Working from left to right across the stage (as you face the stage from the audience):
Keyboard: Daniel brings his own keyboard, keyboard stand, and amplifier. Generally, it works best to mic the amplifier. [We have had some success running the keyboard direct (a standard XLR mic cord plugs into the back) but that requires EQ, compression, and great diligence to get the sound right.] We use the amplifier as a stage monitor, so the keyboard does not need to be heard in the stage monitor speakers.
Flute: Daniel brings a microphone and mic clip. He requires a 'boom' style microphone stand and microphone cable.
Fiddle/Bagpipes/Accordion: Kevin runs his fiddle direct, with his own direct box, and requires only a microphone cable to connect it. He also requires a 'boom' microphone stand and mic suitable for accordion and bagpipes.
Fiddle/Vocals: Ray runs his fiddle direct, with his own direct box, and requires only a microphone cable to connect it. Ray also requires a 'boom' microphone stand and mic suitable for vocals.
Mandolin/Guitar: Paul brings his own direct equipment for these two instruments. He requires two XLR microphone cables and channels. If we are playing a concert set, Paul also requires a vocal mic and stand.

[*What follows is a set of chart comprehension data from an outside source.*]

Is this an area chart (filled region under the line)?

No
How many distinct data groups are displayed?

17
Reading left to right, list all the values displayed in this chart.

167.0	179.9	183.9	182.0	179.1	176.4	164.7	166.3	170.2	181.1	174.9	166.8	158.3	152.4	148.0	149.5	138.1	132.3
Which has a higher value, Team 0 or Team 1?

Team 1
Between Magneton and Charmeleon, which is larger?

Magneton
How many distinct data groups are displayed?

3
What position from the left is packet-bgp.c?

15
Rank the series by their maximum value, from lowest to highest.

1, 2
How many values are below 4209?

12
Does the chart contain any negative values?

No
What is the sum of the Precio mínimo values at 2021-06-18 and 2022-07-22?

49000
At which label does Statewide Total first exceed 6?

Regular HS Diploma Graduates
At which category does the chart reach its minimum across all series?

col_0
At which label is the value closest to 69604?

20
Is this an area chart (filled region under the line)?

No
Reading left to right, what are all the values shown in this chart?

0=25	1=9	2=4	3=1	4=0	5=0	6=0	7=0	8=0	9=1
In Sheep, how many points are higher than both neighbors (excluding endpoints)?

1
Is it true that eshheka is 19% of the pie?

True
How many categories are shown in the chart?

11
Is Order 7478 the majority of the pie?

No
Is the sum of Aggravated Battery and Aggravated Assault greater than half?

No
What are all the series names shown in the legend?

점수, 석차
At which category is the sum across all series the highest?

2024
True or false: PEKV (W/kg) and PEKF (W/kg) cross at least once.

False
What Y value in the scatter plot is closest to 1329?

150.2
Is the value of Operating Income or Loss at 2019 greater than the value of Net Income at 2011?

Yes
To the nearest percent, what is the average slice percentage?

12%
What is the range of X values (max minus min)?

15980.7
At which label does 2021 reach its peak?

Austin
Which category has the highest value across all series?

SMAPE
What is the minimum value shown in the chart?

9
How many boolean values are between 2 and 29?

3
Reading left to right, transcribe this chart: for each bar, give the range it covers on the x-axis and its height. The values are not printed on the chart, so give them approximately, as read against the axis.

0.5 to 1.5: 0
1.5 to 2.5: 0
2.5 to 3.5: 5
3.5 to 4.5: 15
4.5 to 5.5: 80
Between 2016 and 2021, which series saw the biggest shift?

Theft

Phantom power is not needed unless the mics you provide require it. We generally prefer to run the system without phantom power, though it can bail us out if there is a dead battery in one of the fiddle direct boxes.
We require at least three stage monitors (preferably four) with a graphic equalizer that is distinct from the hall EQ. We sometimes have very good luck putting the monitors behind us, rather than in front. One monitor is for Daniel at the keyboard (preferably behind him), one or two for the fiddlers (either in front or behind), and one for Paul (preferably behind him).Additional equipment:
* three comfortable chairs, preferably with padded seats (as opposed to all metal)
* a sturdy piano bench or equivalent (two chairs stacked together may be sufficient, but only as a last resort)
* a small table, for displaying CDs for sale, set up near the stage
* a table, for instrument cases and equipment, set up behind the band onstage is also very helpfulGeneral notes:
* All sound reinforcement equipment must be professional quality. Homemade and personal stereo components are not acceptable.
* Monitor EQ is very important. We generally require that frequencies in the 1-2 Khz range be attenuated somewhat to keep the sound from being too shrill. Please walk behind the band to check the monitor sound during the sound check.
* Once levels have been set at the sound check, all microphones are to be left on, all channels left open. As a rule, please leave the mix alone during the performance, except as specifically requested by the musicians.